We present a new point-based approach for modeling the appearance of real scenes. The approach uses a raw point cloud as the geometric representation of a scene, and augments each point with a learnable neural descriptor that encodes local geometry and appearance. A deep rendering network is learned in parallel with the descriptors, so that new views of the scene can be obtained by passing the rasterizations of a point cloud from new viewpoints through this network. The input rasterizations use the learned descriptors as point pseudo-colors. We show that the proposed approach can be used for modeling complex scenes and obtaining their photorealistic views, while avoiding explicit surface estimation and meshing. In particular, compelling results are obtained for scene scanned using hand-held commodity RGB-D sensors as well as standard RGB cameras even in the presence of objects that are challenging for standard mesh-based modeling.
Main idea
Having a set of RGB(D) images we first reconstruct a point cloud of the scene using the classic Structure From Motion (SfM) and Multiview Stereo (MVS) algorithms.
We associate a learnable N-dimensional descriptor (similar to 3-dimensional RGB color descriptor) with each point in the point cloud. Using camera poses retreived from SfM we project the descriptors on image planes and feed those projections to a ConvNet, which is then learned to render the scene from the corresponding view. We learn the ConvNet jointly with descriptors to minimize the discrepancy between the predicted rendering and actual image captured by a real camera.
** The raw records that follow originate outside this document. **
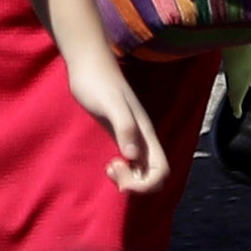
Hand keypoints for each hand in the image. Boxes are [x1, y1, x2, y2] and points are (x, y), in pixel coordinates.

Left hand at [60, 46, 169, 195]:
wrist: (89, 65)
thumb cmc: (98, 83)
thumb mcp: (110, 105)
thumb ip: (124, 127)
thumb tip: (133, 156)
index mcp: (146, 134)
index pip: (161, 171)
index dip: (145, 184)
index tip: (120, 176)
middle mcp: (144, 138)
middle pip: (155, 176)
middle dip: (137, 185)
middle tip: (113, 169)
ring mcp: (133, 137)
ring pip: (144, 171)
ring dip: (129, 180)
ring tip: (110, 167)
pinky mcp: (121, 135)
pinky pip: (133, 164)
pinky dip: (124, 172)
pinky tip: (109, 164)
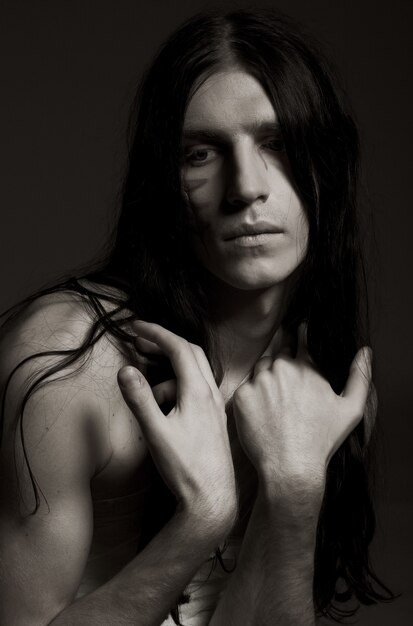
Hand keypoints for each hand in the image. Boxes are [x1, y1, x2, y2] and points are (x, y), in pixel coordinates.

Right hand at [117, 321, 236, 535]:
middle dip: (164, 343)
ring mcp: (215, 406)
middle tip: (140, 343)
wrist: (212, 498)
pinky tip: (166, 406)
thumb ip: (140, 399)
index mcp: (199, 391)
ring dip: (170, 370)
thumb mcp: (156, 432)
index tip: (136, 327)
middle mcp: (211, 393)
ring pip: (194, 372)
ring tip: (148, 390)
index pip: (179, 348)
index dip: (157, 333)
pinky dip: (179, 385)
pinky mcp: (214, 418)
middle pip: (191, 353)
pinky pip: (197, 388)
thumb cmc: (185, 468)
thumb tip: (125, 370)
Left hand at [232, 324, 371, 494]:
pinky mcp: (242, 396)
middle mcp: (281, 368)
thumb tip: (366, 351)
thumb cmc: (322, 440)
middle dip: (282, 362)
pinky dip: (252, 397)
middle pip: (278, 354)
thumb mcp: (351, 408)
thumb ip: (359, 376)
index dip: (300, 335)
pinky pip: (246, 388)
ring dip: (266, 377)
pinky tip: (262, 413)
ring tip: (275, 401)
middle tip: (286, 384)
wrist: (290, 466)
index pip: (301, 340)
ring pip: (260, 369)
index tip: (299, 331)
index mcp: (307, 367)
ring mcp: (259, 381)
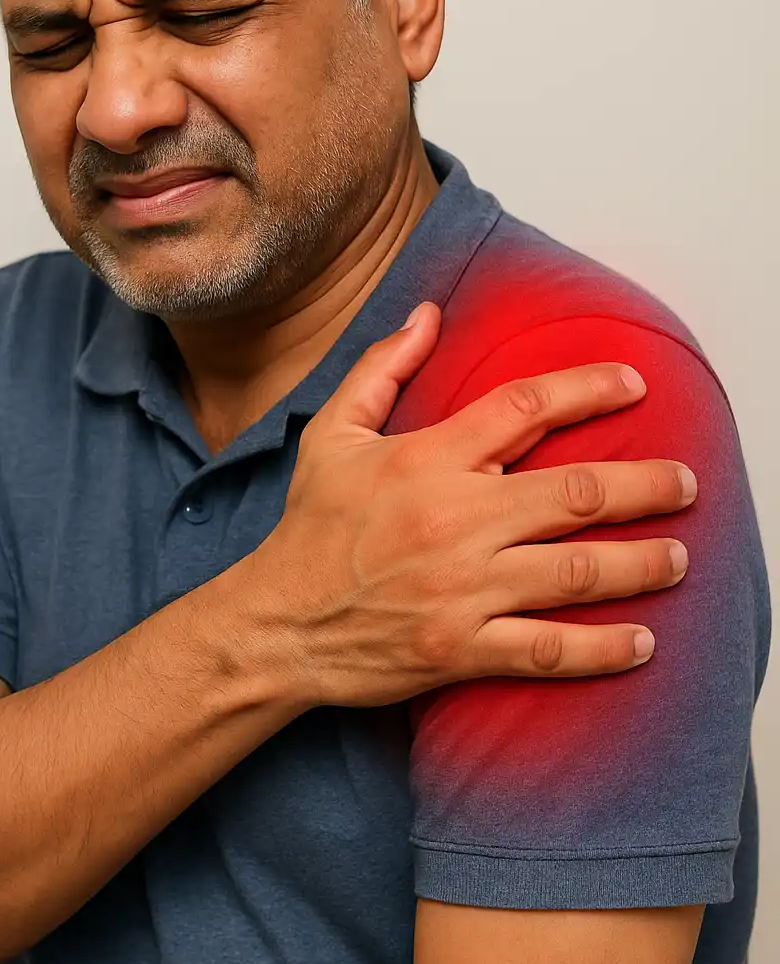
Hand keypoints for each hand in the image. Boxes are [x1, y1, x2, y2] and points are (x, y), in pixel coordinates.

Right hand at [248, 302, 695, 708]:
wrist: (276, 623)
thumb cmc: (308, 529)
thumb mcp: (332, 434)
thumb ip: (383, 367)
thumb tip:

We pretrain our ConvNet on multiple scenes to make it universal. For a novel scene we repeat the training procedure, except we freeze (or finetune) the pretrained ConvNet and fit the point descriptors. Having both descriptors and the network trained, we can render the scene from an arbitrary standpoint.
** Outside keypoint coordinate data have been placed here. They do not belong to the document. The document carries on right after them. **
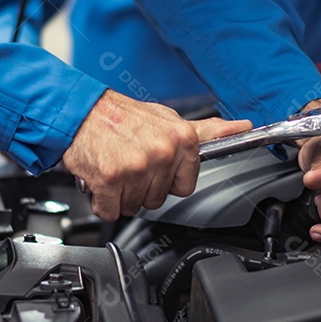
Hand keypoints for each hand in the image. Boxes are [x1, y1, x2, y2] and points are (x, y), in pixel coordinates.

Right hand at [62, 89, 250, 220]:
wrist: (80, 111)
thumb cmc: (122, 116)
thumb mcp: (168, 118)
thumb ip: (205, 131)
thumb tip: (240, 128)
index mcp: (181, 139)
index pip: (185, 187)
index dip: (167, 180)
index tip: (154, 165)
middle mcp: (162, 153)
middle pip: (158, 199)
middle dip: (142, 186)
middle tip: (129, 162)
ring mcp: (136, 168)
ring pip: (135, 207)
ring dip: (122, 193)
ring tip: (115, 166)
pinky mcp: (110, 180)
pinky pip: (111, 211)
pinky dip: (103, 200)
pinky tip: (102, 178)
The second version of paper has the following contributions:
replaced point cloud splatting with progressive rendering,
collected high-quality dataset of mannequin people,
made a comparison with novel baselines.
Video
Results
We compare the methods on ScanNet (two scenes following pretraining on 100 other scenes), on People (two people following pretraining on 102 scenes of 38 other people), as well as on 'Owl' and 'Plant' scenes (following the pretraining on People). Generally, both the quantitative and the qualitative comparison reveals the advantage of using learnable neural descriptors for neural rendering. Indeed, Deferred Neural Rendering (DNR) and Neural Point-Based Graphics, which use such learnable descriptors, mostly outperform other methods.
The relative performance of the two methods that use learnable neural descriptors (ours and DNR) varies across metrics and scenes. Generally, our method performs better on scenes where meshing is problematic due to e.g. thin objects like foliage. Conversely, DNR has advantage whenever a good mesh can be reconstructed.
Our rendering network is lightweight with 1.96M parameters, taking 62ms on GeForce RTX 2080 Ti to render a FullHD image.
Scene editing
We show a qualitative example of creating a composite of two separately captured scenes. To create it, we took the 'Person 2' and the 'Plant' scenes and fitted descriptors for them while keeping the rendering network, pretrained on People, frozen. We then aligned the two point clouds with learned descriptors by a manually-chosen rigid transform and created the rendering. As we illustrate below, the same procedure can be repeated for other objects.